#### [Sunulan Alıntı]
BÖLGESEL ASGARİ ÜCRET TUZAĞI!
Bölgesel asgari ücret uygulaması Uluslararası Para Fonu (IMF) ve çeşitli işveren örgütleri tarafından uzunca bir süredir savunulan bir konu. Şimdi bu koroya MÜSİAD da katıldı. MÜSİAD Başkanı Mahmut Asmalı geçtiğimiz günlerde bölgesel asgari ücreti yeniden gündeme getirdi. Sendikalar ve sosyal politika alanında çalışan bilim insanlarının önemli bir bölümü bu öneriye karşı çıkıyor.
Türkiye’de bölgesel asgari ücret 1951-1974 arasında uygulandı ve 1974’te terk edildi. Bölgesel asgari ücret konusu 50 yıl önce vazgeçilen bir uygulamadır. Türkiye bu yöntemi denemiş ve vazgeçmiştir. 1974 yılında Bülent Ecevit’in başbakanlığındaki CHP-MSP Koalisyon Hükümeti döneminde bölgelere göre asgari ücret uygulamasından vazgeçilerek ulusal ölçekli tek bir asgari ücret tespit edildi.
Dünyada bölgesel asgari ücret uygulaması eyalet sistemine sahip sınırlı sayıda ülkede (ABD, Kanada, Hindistan, Çin gibi) söz konusudur. Avrupa Birliği (AB) ülkelerinde bölgesel asgari ücret uygulaması yoktur. Hatta eyalet sistemine sahip Almanya bölgesel asgari ücret sistemi değil ulusal asgari ücret sistemi uyguluyor. Ulusal ve merkezi devlet yapısına sahip ülkelerde istisnai örnekler dışında bölgesel asgari ücret uygulanmıyor. Bölgesel asgari ücret üniter devlet yapısına sahip ülkelerde anayasal kurallar ve eşitlik ilkesi açısından da ciddi sorunlara yol açabilir. Bölgesel asgari ücret hem hukuksal hem de sosyal sakıncalar yaratır.

Bir veri kümesinden alınmış öğeler:
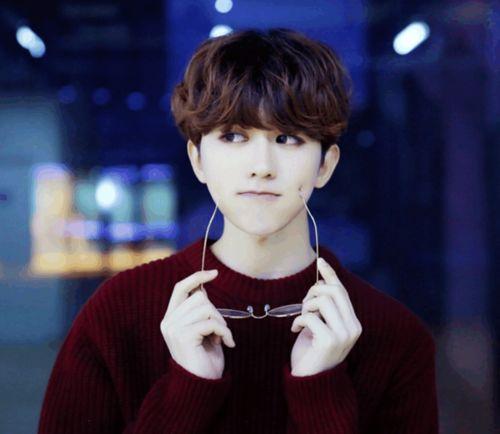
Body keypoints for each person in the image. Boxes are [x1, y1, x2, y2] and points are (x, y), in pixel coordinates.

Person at [37, 28, 439, 433]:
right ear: (197, 159)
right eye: (233, 136)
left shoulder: (396, 337)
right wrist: (186, 392)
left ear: (325, 165)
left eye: (287, 138)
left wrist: (320, 392)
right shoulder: (117, 313)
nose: (261, 166)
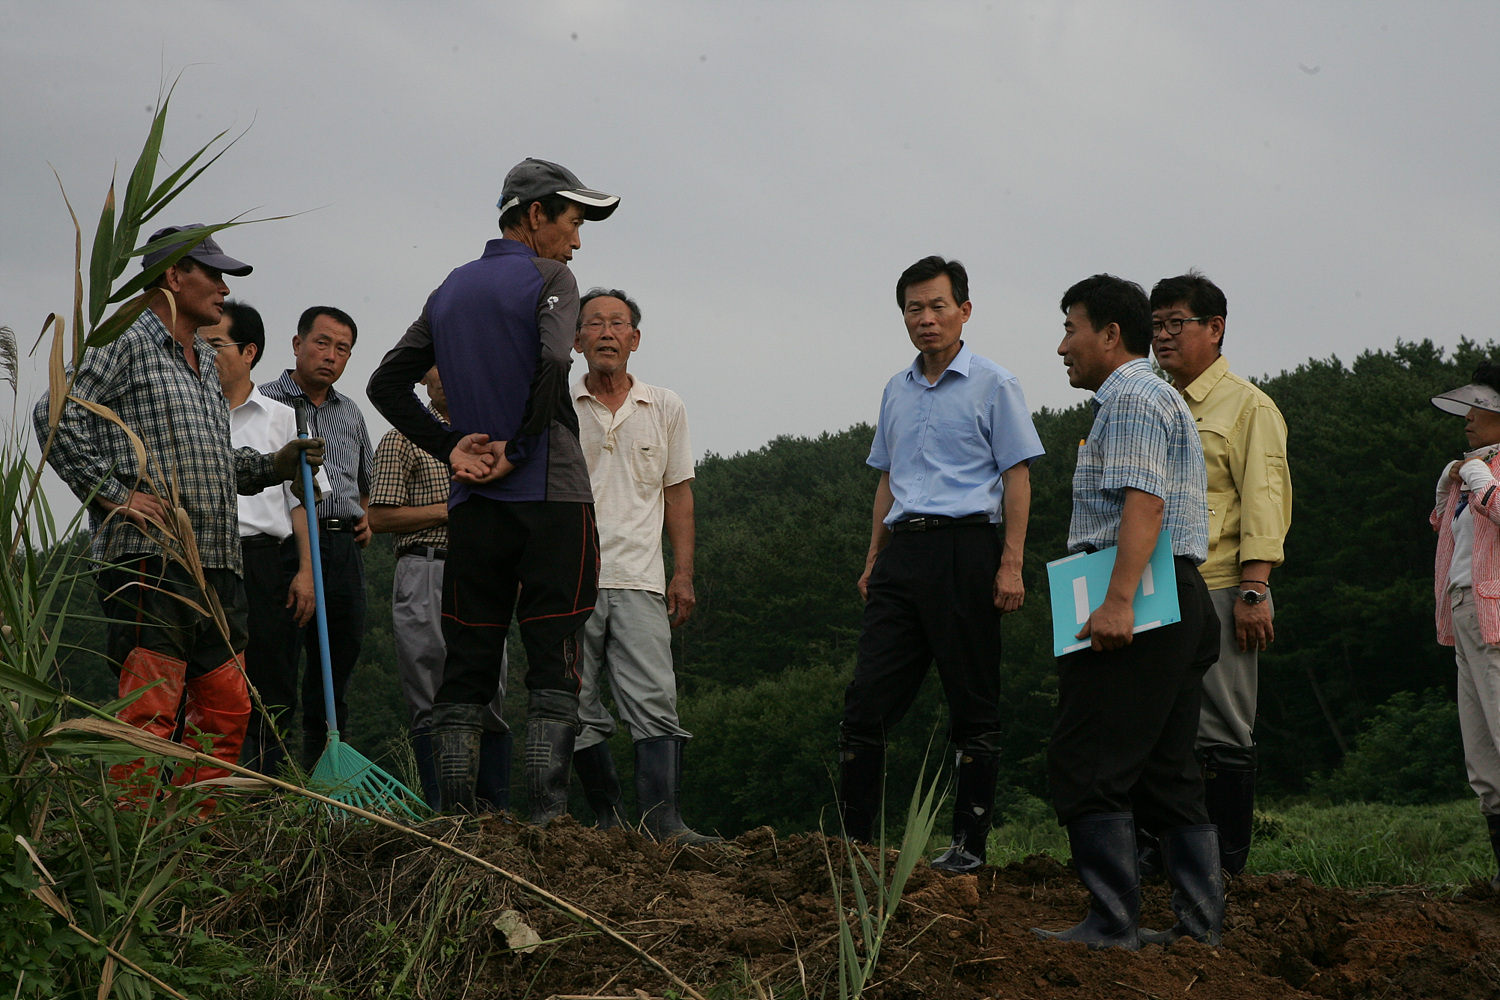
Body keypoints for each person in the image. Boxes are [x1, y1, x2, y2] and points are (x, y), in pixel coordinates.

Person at [33, 225, 322, 801]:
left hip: (216, 561)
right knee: (151, 709)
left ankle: (196, 842)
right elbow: (54, 413)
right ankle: (136, 849)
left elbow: (213, 464)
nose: (222, 288)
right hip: (150, 561)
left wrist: (275, 464)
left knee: (225, 707)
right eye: (212, 275)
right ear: (172, 276)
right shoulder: (126, 340)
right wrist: (113, 492)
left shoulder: (201, 359)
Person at [367, 157, 618, 819]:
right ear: (535, 214)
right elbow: (556, 359)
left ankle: (455, 815)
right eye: (573, 221)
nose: (578, 239)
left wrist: (453, 447)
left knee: (468, 661)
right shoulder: (553, 277)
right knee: (553, 655)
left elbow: (385, 384)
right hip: (551, 496)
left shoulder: (449, 290)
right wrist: (522, 448)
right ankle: (545, 814)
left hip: (473, 507)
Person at [837, 256, 1044, 874]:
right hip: (904, 552)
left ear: (964, 311)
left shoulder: (994, 384)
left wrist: (1011, 563)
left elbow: (1018, 476)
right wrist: (874, 556)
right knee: (865, 702)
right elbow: (887, 479)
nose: (925, 320)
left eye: (937, 307)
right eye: (913, 309)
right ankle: (853, 845)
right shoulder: (895, 389)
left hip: (967, 548)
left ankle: (968, 847)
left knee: (972, 702)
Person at [1033, 274, 1220, 950]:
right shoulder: (1152, 395)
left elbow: (1146, 501)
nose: (1062, 346)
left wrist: (1116, 601)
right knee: (1169, 772)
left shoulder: (1134, 396)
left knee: (1087, 760)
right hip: (1177, 593)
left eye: (1070, 328)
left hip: (1138, 595)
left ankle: (1112, 923)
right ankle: (1198, 929)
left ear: (1111, 335)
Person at [1148, 271, 1292, 876]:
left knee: (1223, 726)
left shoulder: (1247, 405)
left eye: (1176, 323)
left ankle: (1226, 866)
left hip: (1219, 583)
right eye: (1155, 325)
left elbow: (1264, 499)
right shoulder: (1152, 400)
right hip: (1153, 583)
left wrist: (1255, 589)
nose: (1163, 336)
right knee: (1159, 724)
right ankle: (1163, 857)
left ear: (1215, 328)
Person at [569, 288, 715, 844]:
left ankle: (664, 823)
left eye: (618, 324)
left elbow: (679, 495)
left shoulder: (665, 405)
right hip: (571, 576)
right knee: (575, 703)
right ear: (576, 338)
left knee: (656, 698)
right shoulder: (556, 402)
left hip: (641, 577)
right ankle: (606, 820)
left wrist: (683, 573)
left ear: (635, 339)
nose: (607, 333)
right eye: (595, 323)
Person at [369, 366, 512, 811]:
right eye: (436, 363)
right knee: (431, 693)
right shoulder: (402, 438)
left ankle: (494, 813)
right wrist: (453, 510)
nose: (447, 373)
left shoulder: (495, 437)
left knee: (490, 693)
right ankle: (446, 812)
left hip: (486, 572)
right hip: (427, 567)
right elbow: (380, 517)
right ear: (422, 378)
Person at [200, 300, 326, 777]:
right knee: (207, 676)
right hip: (201, 557)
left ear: (248, 351)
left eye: (215, 345)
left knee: (271, 680)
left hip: (264, 562)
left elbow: (303, 503)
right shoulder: (192, 412)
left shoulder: (282, 417)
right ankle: (205, 787)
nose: (205, 354)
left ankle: (266, 787)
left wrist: (306, 573)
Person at [261, 306, 373, 769]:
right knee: (277, 665)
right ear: (297, 344)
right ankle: (268, 780)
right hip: (285, 548)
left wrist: (362, 517)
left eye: (342, 349)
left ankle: (324, 778)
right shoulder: (266, 402)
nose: (330, 355)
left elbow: (363, 484)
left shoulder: (350, 413)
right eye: (322, 342)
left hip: (342, 548)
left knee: (336, 667)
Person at [1429, 363, 1500, 890]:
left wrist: (1480, 479)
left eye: (1480, 408)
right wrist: (1449, 487)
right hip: (1464, 615)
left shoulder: (1488, 471)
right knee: (1483, 761)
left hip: (1497, 624)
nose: (1468, 418)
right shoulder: (1474, 465)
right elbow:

#### [Yapılacak Görevler]
• a. Bölgesel asgari ücrete ilişkin alıntının "BÖLGESEL ASGARİ ÜCRET" ifadesinden başlayıp "ücret tespit edildi." ifadesine kadar (bu ifade dahil) olan kısmını, "bilim insanlarının" yerine "akademisyenlerin" koyarak güncelleyiniz.
• b. Alıntıya göre aşağıdaki soruları yanıtlayınız.
(i) Türkiye'de bölgesel asgari ücret hangi yıllar arasında uygulanmıştır?
(ii) MÜSİAD Başkanı olarak kimin adı geçmektedir?
(iii) Eyalet sistemine sahip olduğu hâlde ulusal asgari ücret sistemi uygulayan ülke hangisidir?
• c. Alıntıya göre bölgesel asgari ücret, üniter devlet yapısına sahip ülkelerde neden sorun yaratabilir? Bir ila üç cümleyle açıklayınız.
Bu öğelerin alıntıyla herhangi bir ilgisi bulunmamaktadır.

#### [Yanıt Bölümü]
• a.
BÖLGESEL ASGARİ ÜCRET TUZAĞI!
Bölgesel asgari ücret uygulaması Uluslararası Para Fonu (IMF) ve çeşitli işveren örgütleri tarafından uzunca bir süredir savunulan bir konu. Şimdi bu koroya MÜSİAD da katıldı. MÜSİAD Başkanı Mahmut Asmalı geçtiğimiz günlerde bölgesel asgari ücreti yeniden gündeme getirdi. Sendikalar ve sosyal politika alanında çalışan akademisyenlerin önemli bir bölümü bu öneriye karşı çıkıyor.
Türkiye’de bölgesel asgari ücret 1951-1974 arasında uygulandı ve 1974’te terk edildi. Bölgesel asgari ücret konusu 50 yıl önce vazgeçilen bir uygulamadır. Türkiye bu yöntemi denemiş ve vazgeçmiştir. 1974 yılında Bülent Ecevit’in başbakanlığındaki CHP-MSP Koalisyon Hükümeti döneminde bölgelere göre asgari ücret uygulamasından vazgeçilerek ulusal ölçekli tek bir asgari ücret tespit edildi.

• b.
(i) 1951-1974 yılları arasında.
(ii) Mahmut Asmalı.
(iii) Almanya.

• c. Üniter devlet yapısına sahip ülkelerde bölgesel asgari ücret, anayasal kurallar ve eşitlik ilkesi açısından ciddi sorunlara yol açabilir. Bu nedenle hem hukuksal hem de sosyal sakıncalar yaratır.